- _CONSIGNE 1_: Pouvez-vous condenser en quelques phrases le paragraphe du texte sur l'équilibre qui commence par « Je parle donc d'équilibre », en conservant ses idées principales ?
- _CONSIGNE 2_: Pourriez-vous écrire la suite du texte sur l'équilibre, à partir de sa dernière phrase ?

- _EXTRAIT DU TEXTE_:

Je parle donc d’équilibre. Mais de quoi s’agit-il ? L’équilibre n’est qu’une suite de déséquilibres. Le déséquilibre n’est pas seulement ce qui fait tomber, c’est aussi ce qui permet de rebondir, de trouver une nouvelle dynamique, un nouvel élan. L’équilibre permanent, c’est l’état dans lequel l’énergie est utilisée à obtenir l’immobilité, le point où les forces s’annulent. Le funambule sur son fil exploite le déséquilibre pour avancer. Il vainc le déséquilibre par le mouvement. Le corps et l’esprit cheminent de déséquilibre en déséquilibre, et le mouvement – la vie – leur permettent d’y trouver leur équilibre.

Sans l’esprit qui donne le sens, le corps se noie dans la bestialité et y trouve un équilibre grégaire. Sans le corps qui le porte, l’esprit n’est que « vue de l’esprit » ! C’est la résonance de l’esprit dans le corps et du corps dans l’esprit qui fait de l’homme un être de conscience, capable d’échapper aux seules nécessités animales en les transcendant et en leur donnant un sens.

- _DONNÉES_:
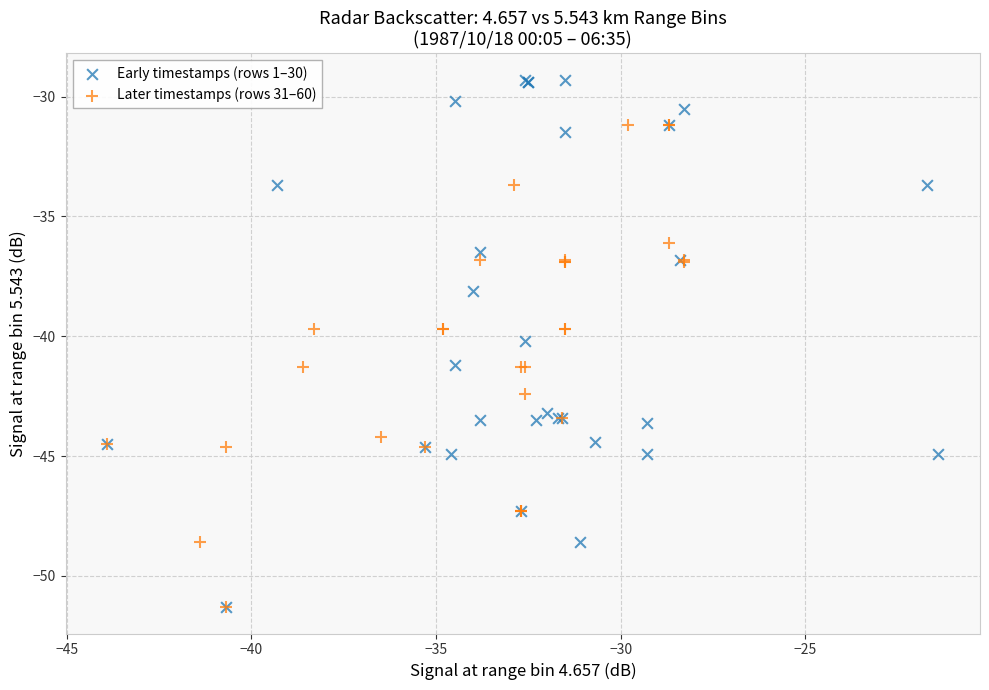

Which series has the largest Y range (max minus min)?

Early timestamps (rows 1–30)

- _CORRIGÉ 1_: L'équilibre n'est qu'une suite de déséquilibres. Le déséquilibre peut faire tomber, mais il permet aussi de rebondir et de trouver un nouvel élan. L'équilibre permanent, lui, est un état où l'énergie sert à obtenir l'immobilité, où les forces s'annulent. Comme le funambule, qui vainc le déséquilibre par le mouvement pour avancer, le corps et l'esprit vont de déséquilibre en déséquilibre et trouvent leur équilibre dans le mouvement, c'est-à-dire dans la vie.

- _CORRIGÉ 2_:
Que l’on cesse donc d’accabler le corps au nom de l’esprit ! Que l’on cesse de voiler l’esprit par un corps que l’on destine au pain et aux jeux ! La grandeur de l’homme réside dans la cohabitation, parfois douloureuse, mais riche d’expériences, du corps et de l’esprit, et l’un ne peut cacher l’autre sans risque d’y perdre l’humanité de l’être humain.